How far would you go to save your life
Katherine Rutherford invites you to join Eva Moon
The world was stunned this week to learn that actress and director Angelina Jolie had a preventive mastectomy to avoid 87% odds of breast cancer due to the BRCA1 genetic mutation. Seattle performer and composer Eva Moon faced the same impossible choice.
Now the touring artist has written a solo musical about her experience and will be in London for one performance only, as a benefit for Macmillan Cancer Support on Thursday 13th June at our very own Sir Alexander Fleming Building.
Lest you think there’s nothing uplifting about such a personal self-exam, you haven’t seen Ms. Moon’s grasp of the subject. The Mutant Diaries: Unzipping My Genes is a feisty, frank, funny and fearless original musical comedy about turning a devastating prognosis into a new lease on life. Moon shares the humour as well as the struggle of dealing with a life-changing personal challenge – and living to laugh about it – with light-hearted songs like “Ta Ta, Tatas” and wild tales from her “Boob Voyage” party to temper the more wrenching and sombre moments she explores with honesty and candidness in songs like “Dreamland”.
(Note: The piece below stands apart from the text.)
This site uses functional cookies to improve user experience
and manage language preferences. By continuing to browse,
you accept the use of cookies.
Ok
In 2011, as her mother was dying of cancer, Eva learned she had inherited the BRCA1 genetic mutation from her. That twist of DNA skyrockets the risk of getting breast and ovarian cancer to near certainty. To combat those odds, she started making plans for surgery right away. The surgery – surgeries, actually: a hysterectomy and double mastectomy— were daunting. But if she were to forgo the procedures, her chances of getting cancer were nearly 90 percent.
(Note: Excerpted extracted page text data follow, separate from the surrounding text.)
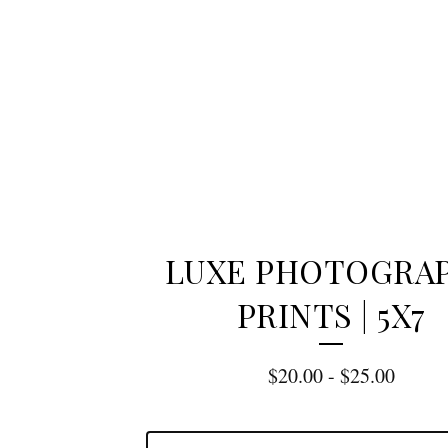
LUXE PHOTOGRA
PRINTS | 5X7
$
20.00
-
$
25.00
“I had friends who tried to talk me out of it. They said, ‘You still have a 13 percent chance of not getting cancer’,” said Moon. “My response was, ‘Would you fly on an airline that had a 13 percent rate of not crashing?’ I was very confident I was doing the right thing. In the process, I discovered my mutant superpower. I got to change the future.”
Proceeds from the show will go to Macmillan Cancer Support. Kate Macauley of Macmillan said, “One in three of us will get cancer and it’s the toughest thing most of us will ever face. The number of people with cancer is growing every day. This show tells a personal and positive story about the hard choices women can face. We want to reach and improve the lives of every one of those people. Donations make up 98% of our income, so we simply couldn’t do what we do without you.”